- [Prompt] From the listing below, return every line with the string "wrist" in it.

- [Input data]
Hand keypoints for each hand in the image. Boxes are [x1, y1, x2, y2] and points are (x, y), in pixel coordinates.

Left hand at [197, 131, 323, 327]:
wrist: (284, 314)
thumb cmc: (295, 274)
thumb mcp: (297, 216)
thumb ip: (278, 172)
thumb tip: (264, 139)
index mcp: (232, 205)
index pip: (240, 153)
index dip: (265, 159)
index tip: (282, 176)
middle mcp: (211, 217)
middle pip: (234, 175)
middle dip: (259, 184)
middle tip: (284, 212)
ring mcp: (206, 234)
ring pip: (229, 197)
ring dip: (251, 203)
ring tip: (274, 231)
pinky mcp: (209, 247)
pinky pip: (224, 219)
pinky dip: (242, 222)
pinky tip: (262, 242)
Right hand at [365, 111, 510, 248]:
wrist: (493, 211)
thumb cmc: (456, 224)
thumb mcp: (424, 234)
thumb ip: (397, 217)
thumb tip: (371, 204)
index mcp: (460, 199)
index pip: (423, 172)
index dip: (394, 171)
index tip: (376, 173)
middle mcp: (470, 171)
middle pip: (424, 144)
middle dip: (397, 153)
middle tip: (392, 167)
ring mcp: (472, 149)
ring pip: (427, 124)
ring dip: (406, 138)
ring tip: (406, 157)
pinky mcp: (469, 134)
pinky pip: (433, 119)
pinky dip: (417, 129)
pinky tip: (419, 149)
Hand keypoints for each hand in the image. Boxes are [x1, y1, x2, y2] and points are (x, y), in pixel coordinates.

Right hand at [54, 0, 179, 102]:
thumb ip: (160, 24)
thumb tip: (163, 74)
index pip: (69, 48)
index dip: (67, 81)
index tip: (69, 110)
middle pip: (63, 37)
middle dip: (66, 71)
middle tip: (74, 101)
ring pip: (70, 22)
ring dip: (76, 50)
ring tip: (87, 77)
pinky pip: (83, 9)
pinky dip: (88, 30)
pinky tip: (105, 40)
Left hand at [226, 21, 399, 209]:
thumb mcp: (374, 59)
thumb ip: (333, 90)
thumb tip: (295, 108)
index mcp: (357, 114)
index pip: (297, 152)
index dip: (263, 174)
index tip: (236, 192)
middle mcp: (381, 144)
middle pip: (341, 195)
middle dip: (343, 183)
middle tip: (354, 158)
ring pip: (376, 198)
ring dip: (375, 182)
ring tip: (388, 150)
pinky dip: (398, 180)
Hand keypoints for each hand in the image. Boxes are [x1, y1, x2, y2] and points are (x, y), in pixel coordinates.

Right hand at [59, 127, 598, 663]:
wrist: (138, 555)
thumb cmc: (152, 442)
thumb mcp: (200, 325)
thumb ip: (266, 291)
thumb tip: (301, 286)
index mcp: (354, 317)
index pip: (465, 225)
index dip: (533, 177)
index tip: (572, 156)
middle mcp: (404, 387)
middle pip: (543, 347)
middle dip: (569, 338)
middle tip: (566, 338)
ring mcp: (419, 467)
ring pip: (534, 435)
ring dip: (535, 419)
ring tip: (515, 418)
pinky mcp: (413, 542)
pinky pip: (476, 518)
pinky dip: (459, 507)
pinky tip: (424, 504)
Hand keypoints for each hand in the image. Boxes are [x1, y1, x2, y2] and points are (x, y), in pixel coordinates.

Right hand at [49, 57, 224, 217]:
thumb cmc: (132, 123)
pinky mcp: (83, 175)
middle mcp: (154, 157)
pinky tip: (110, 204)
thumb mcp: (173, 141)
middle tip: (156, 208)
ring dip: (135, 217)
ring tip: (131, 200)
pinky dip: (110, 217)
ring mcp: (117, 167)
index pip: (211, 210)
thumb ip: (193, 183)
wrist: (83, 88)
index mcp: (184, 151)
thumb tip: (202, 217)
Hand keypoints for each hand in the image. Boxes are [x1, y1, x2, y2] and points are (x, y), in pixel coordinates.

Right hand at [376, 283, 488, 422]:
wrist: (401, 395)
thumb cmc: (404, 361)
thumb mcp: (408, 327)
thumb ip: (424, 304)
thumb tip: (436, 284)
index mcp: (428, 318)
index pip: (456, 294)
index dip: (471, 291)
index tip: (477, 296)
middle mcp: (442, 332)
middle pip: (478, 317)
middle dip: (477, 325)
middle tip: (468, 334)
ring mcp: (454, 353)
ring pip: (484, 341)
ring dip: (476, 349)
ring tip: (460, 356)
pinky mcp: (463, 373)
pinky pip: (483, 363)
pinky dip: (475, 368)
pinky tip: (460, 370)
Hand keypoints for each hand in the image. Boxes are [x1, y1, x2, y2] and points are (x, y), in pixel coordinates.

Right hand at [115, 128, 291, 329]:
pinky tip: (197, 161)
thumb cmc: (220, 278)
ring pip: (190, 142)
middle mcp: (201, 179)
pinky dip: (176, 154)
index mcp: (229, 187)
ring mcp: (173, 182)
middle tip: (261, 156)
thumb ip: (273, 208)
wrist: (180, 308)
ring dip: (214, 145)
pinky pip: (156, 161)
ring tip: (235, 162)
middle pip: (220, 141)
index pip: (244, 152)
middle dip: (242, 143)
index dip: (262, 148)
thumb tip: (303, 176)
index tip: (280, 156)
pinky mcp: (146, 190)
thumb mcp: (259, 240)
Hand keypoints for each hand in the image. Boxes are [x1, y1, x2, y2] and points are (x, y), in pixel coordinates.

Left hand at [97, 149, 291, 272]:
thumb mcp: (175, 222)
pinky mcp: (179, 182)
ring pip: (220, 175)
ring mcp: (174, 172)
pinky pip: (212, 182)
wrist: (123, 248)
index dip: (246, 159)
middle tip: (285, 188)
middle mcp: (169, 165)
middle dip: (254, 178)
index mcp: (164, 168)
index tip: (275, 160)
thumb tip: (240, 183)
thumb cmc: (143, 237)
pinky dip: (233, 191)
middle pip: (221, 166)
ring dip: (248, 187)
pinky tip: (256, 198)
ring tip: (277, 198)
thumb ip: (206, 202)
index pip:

- [Exercise result]
wrist: (284, 314)
wrist: (493, 211)
wrist: (138, 555)
wrist: (83, 88)
wrist: (401, 395)
wrist: (180, 308)
wrist: (123, 248)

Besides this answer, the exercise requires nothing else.